Please report how many lines in the records below contain the word "北育和橋通", and give nothing else.

________________________________________

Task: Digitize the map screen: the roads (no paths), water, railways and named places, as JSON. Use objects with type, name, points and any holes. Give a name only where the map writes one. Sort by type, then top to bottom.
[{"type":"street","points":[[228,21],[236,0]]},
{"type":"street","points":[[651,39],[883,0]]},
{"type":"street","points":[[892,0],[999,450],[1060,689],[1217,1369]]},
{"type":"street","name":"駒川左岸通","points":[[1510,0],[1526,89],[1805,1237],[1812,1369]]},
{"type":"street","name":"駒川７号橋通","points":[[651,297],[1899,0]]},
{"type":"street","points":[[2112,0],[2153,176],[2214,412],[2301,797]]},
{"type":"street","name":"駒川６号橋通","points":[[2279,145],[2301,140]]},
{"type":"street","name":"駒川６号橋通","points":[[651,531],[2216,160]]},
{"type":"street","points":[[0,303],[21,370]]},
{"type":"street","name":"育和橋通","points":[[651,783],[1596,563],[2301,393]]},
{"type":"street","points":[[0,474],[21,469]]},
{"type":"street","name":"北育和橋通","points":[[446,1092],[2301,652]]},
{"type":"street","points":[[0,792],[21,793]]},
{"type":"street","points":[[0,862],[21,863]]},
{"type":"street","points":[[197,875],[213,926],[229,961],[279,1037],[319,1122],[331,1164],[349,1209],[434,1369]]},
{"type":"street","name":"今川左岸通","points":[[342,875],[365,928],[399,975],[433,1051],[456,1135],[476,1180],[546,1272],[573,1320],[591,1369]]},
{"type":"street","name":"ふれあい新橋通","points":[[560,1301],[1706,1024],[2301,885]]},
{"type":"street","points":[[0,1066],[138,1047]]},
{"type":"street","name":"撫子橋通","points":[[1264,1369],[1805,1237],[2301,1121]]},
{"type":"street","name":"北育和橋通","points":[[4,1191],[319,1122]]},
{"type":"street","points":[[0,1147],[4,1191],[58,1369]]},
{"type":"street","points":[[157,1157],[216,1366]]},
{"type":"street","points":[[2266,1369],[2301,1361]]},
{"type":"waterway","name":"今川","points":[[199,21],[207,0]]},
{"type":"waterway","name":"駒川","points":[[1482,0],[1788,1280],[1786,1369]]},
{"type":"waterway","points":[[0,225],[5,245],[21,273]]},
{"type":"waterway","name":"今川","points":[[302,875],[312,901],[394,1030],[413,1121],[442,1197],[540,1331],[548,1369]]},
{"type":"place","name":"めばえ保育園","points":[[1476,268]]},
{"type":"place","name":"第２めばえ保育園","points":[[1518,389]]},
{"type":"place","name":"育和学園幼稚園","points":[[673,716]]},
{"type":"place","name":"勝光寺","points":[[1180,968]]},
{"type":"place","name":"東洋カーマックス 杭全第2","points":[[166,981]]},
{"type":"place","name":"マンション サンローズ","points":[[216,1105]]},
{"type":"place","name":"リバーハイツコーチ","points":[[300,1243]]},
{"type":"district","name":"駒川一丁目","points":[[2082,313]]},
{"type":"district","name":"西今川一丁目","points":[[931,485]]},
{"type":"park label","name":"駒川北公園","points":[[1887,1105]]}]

________________________________________

◆ Response box:
2